The filmed version of “Hamilton,” which was shot in 2016 and planned for an eventual theatrical release before it dropped on Disney+ during the pandemic, came out during a time in which many of the cast members were highly visible in other projects: Miranda with the movie version of his first musical, “In the Heights,” and with his upcoming directorial debut with the film musical “tick, tick…Boom!”; Odom with his Oscar-nominated turn in “One Night in Miami”; Diggs in “Snowpiercer” and “The Good Lord Bird”; Goldsberry in “Girls5eva”; Ramos in “In the Heights.”
“‘Hamilton’ launched us all and gave us a really unique platform, and it’s exciting to see what all of these giants are doing with it,” Goldsberry said. “‘Hamilton’ exploded so many bubbles and removed the stigma of being an actor from the musical theater. I believe that one of my greatest gifts will be to get old watching these people, my ‘Hamilton’ family, continue to astound the world.”

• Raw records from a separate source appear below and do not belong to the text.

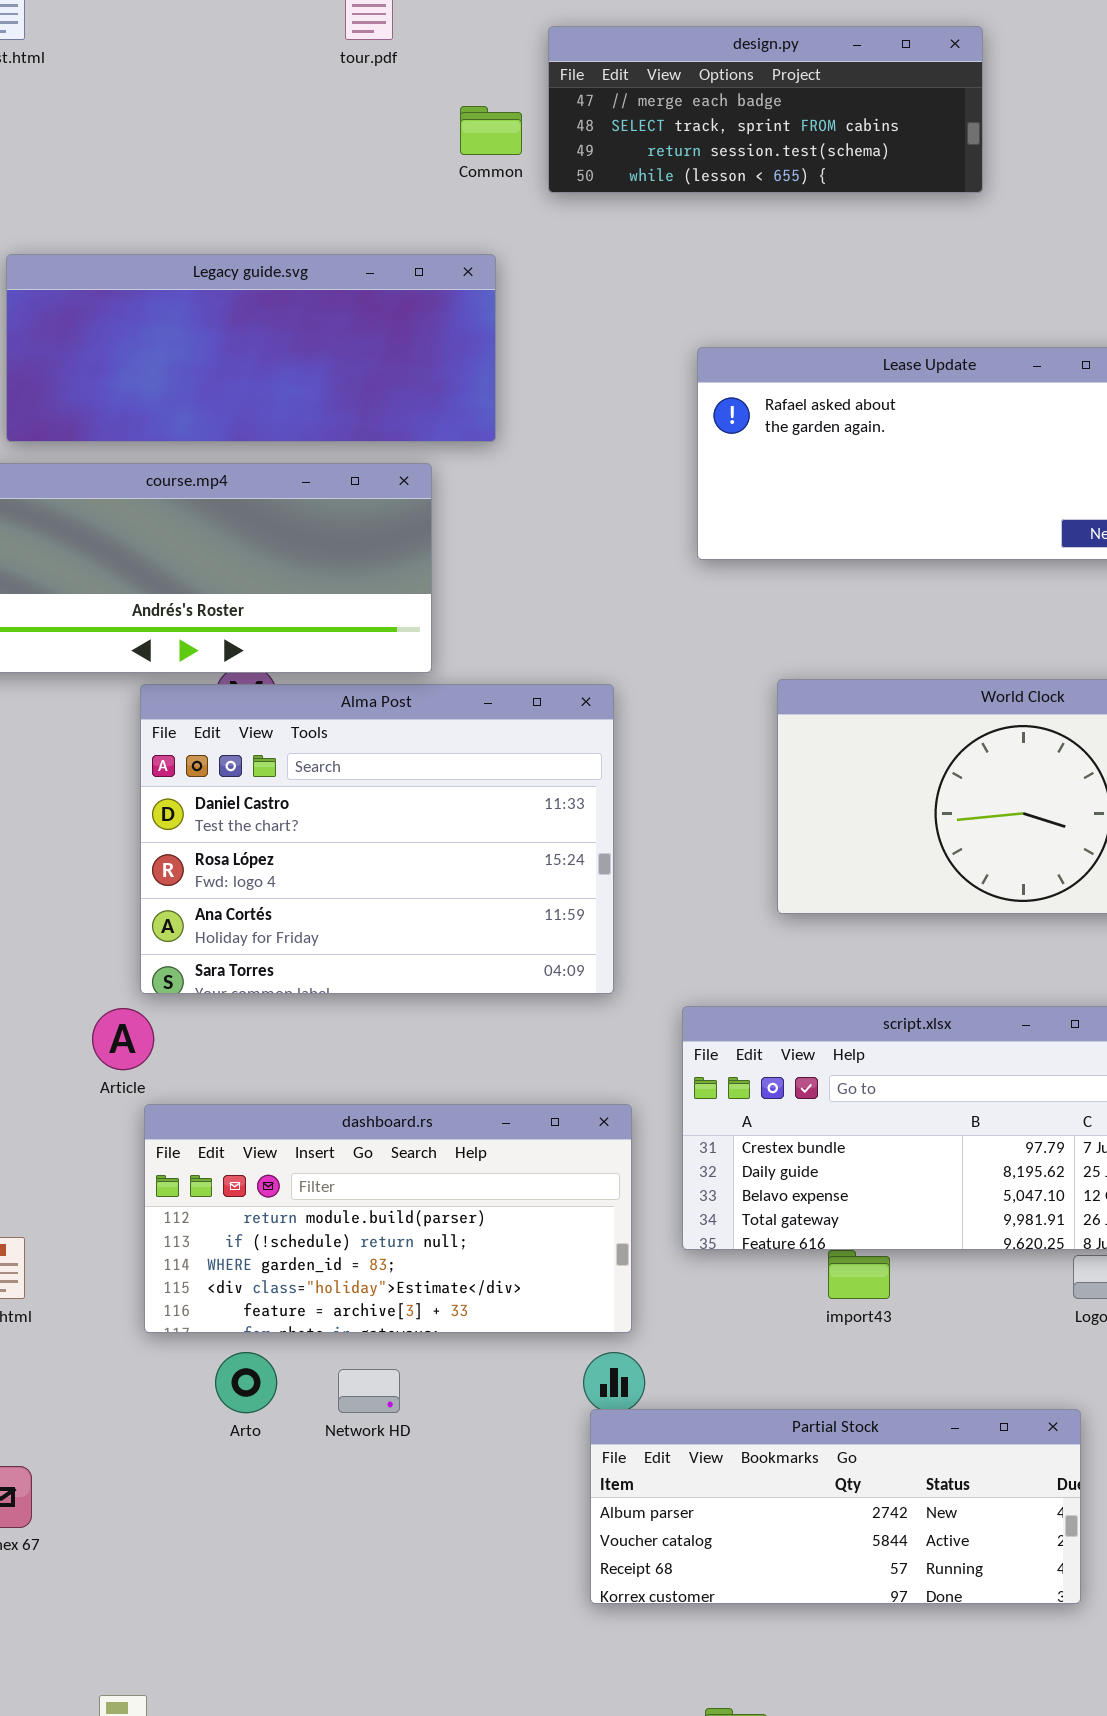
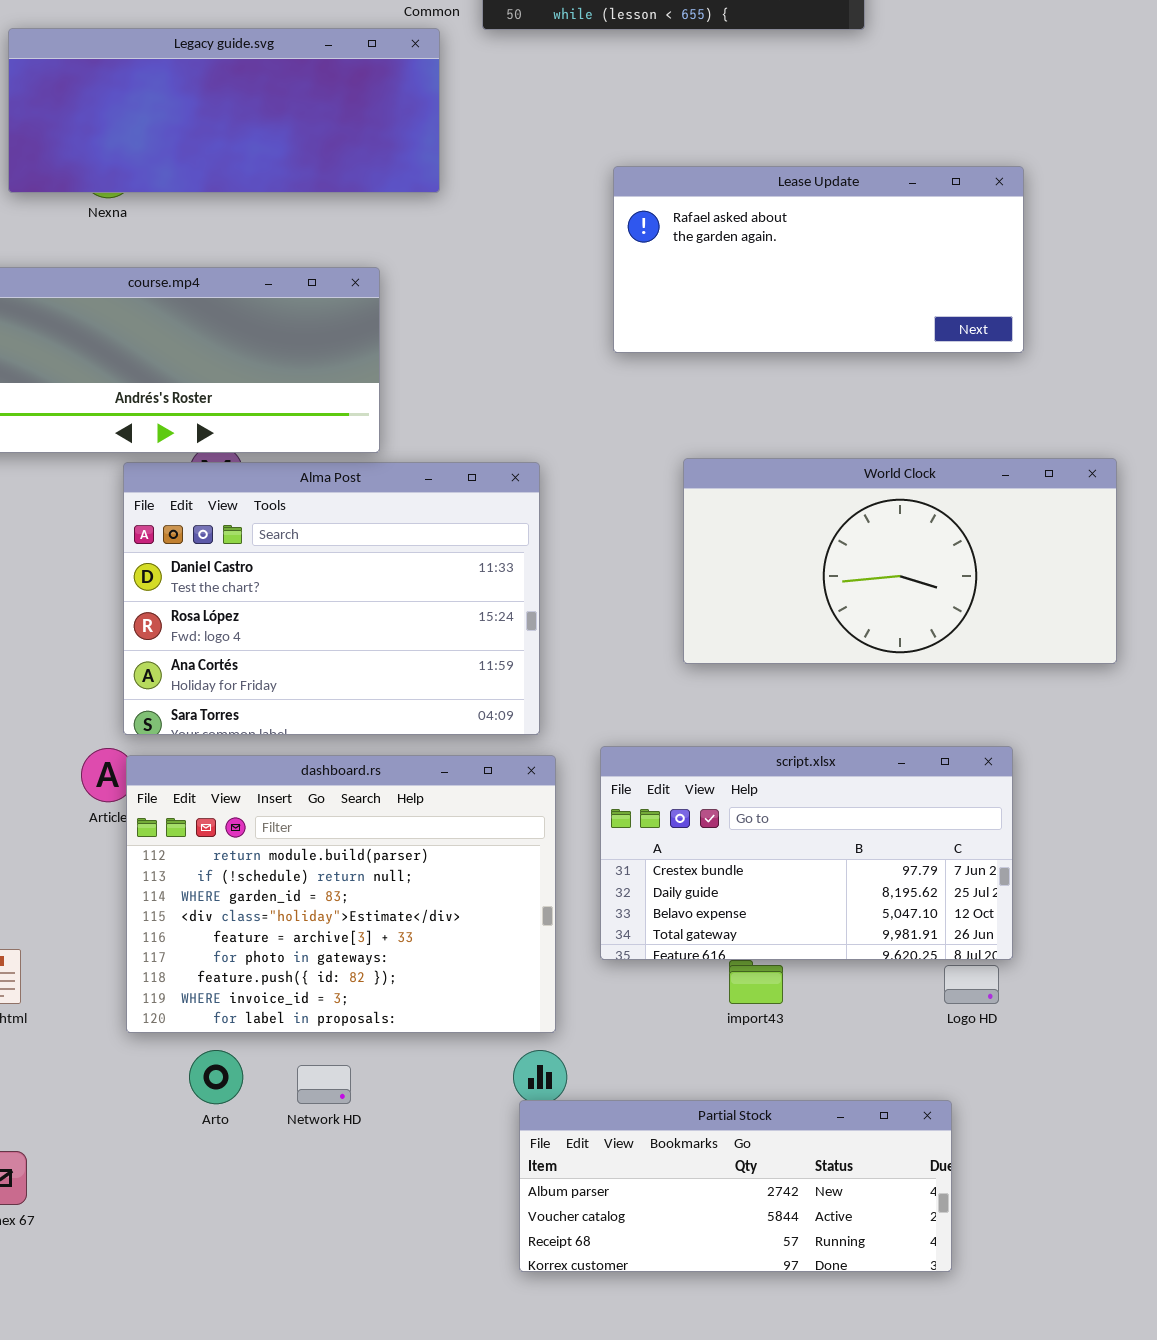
Legacy guide.svg: [6,254,496,442] -> [8,28,440,193], moved
dashboard.rs: [144,1104,632,1333] -> [126,755,556,1033], resized

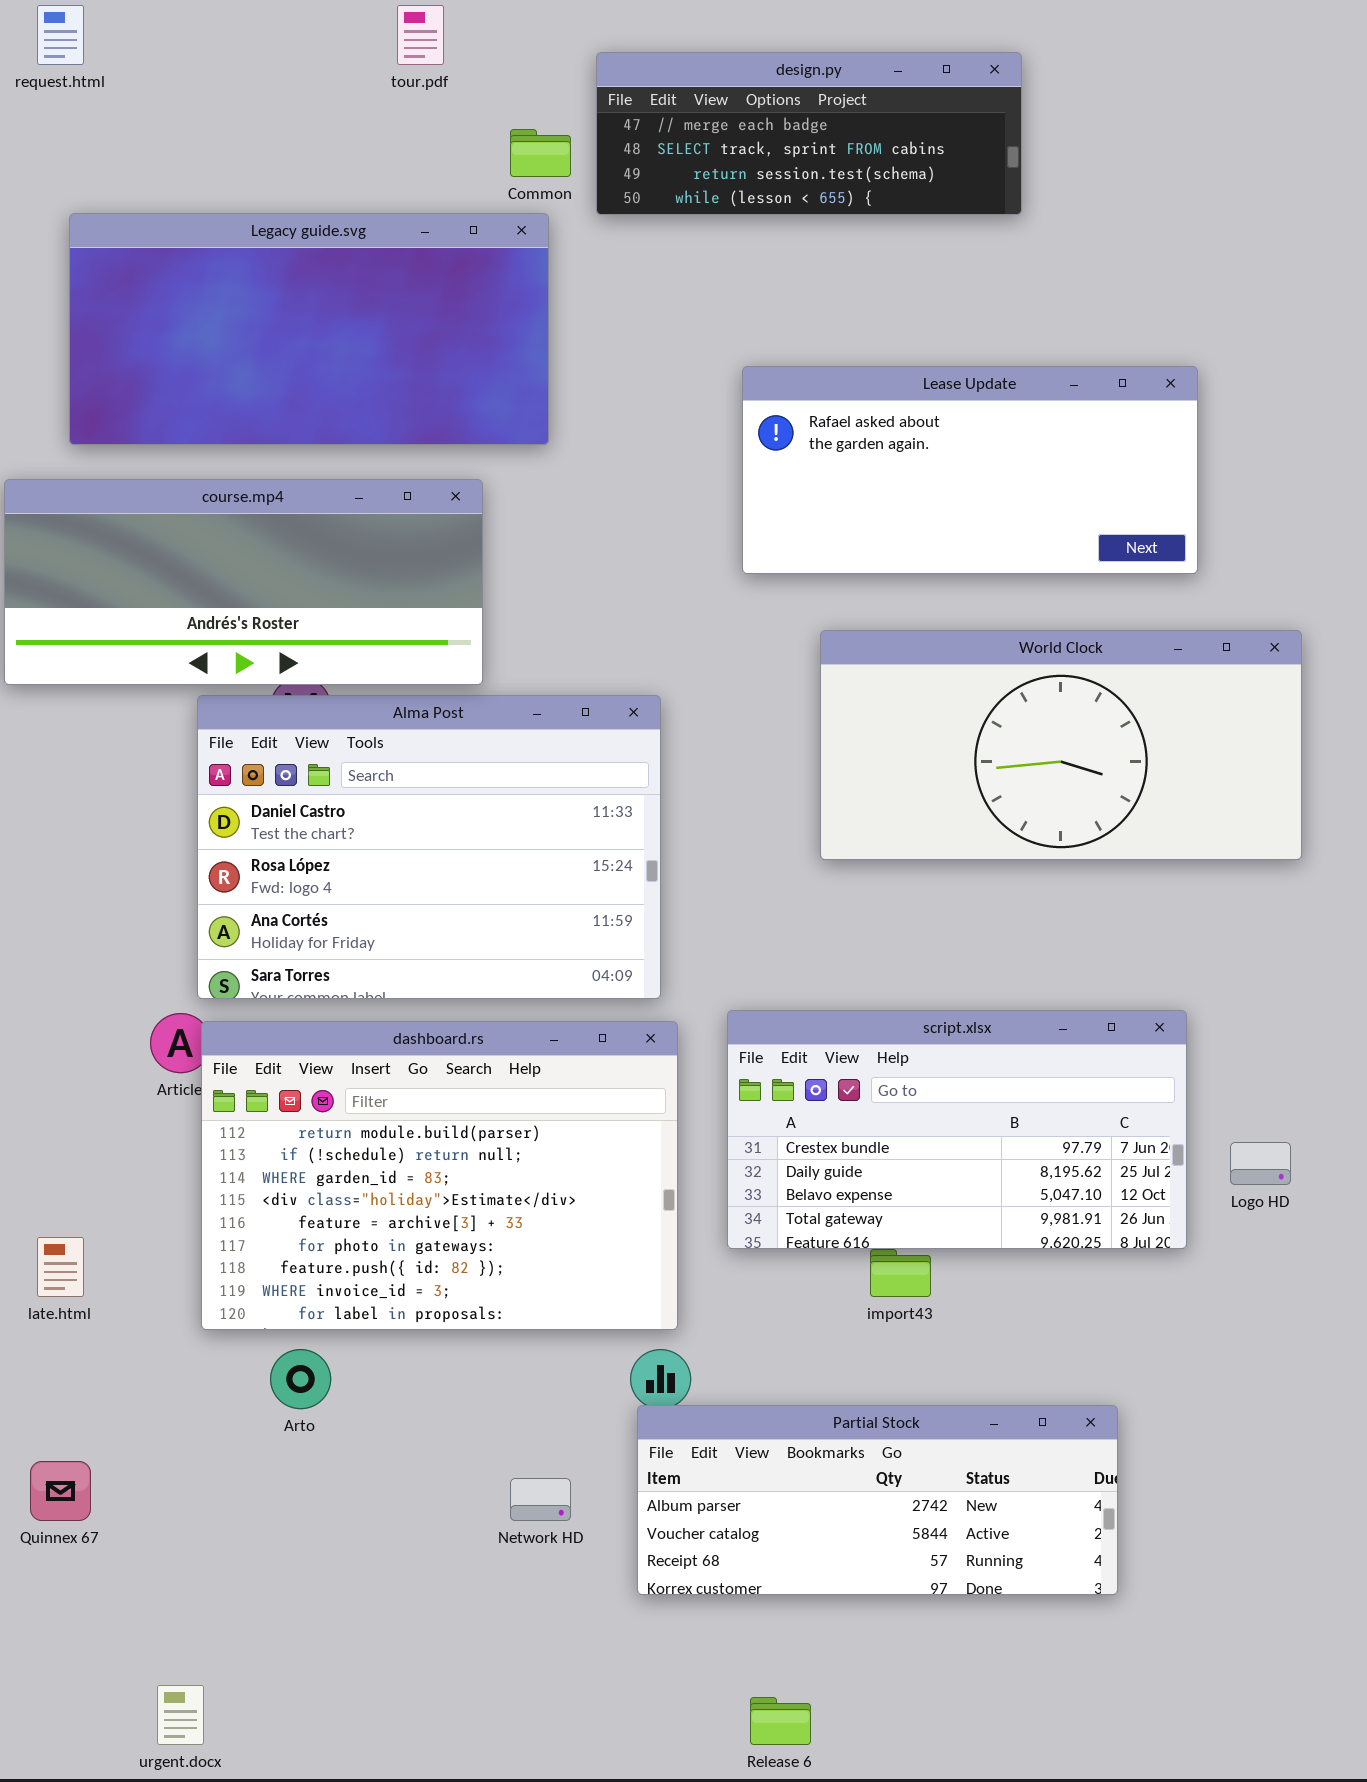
Legacy guide.svg: [8,28,440,193] -> [69,213,549,445], resized
World Clock: [683,458,1117,664] -> [820,630,1302,860], moved
Logo HD: [944,965,999,1004] -> [1230,1142,1291,1185], moved
Network HD: [297,1065,351,1104] -> [510,1478,571,1521], moved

The show was a unique launching pad, added Diggs. “Lots of people’s big breaks result in them having to do a bunch of other things that are just like whatever they did to get that break,” he said. “But the way people responded to this show was that they just wanted to be close to the fairy dust of it, so I would go to meetings and they would say, ‘What do you want to do?’
“That is crazy in hindsight, and it’s the reason I have not had to drastically change the way I work. I still get to work with my friends and be a multihyphenate artist, because they didn’t put me in the box of just playing dead white guys who rap.”
Diggs said he can’t bring himself to watch the filmed version of “Hamilton,” because he knows it’ll be too different from the version that exists in his head, and the one he’s been talking about for years. But Soo said she had no problem watching it, partly because she wanted to see what went on when she was backstage or doing her own thing on stage. “Mostly, though, it was to see everyone else just kill it up there,” she said.
“‘Hamilton’ was the first time I really started to understand what it was to be an American,” she added. “What is the American story? It was the first time I started asking those questions of myself.”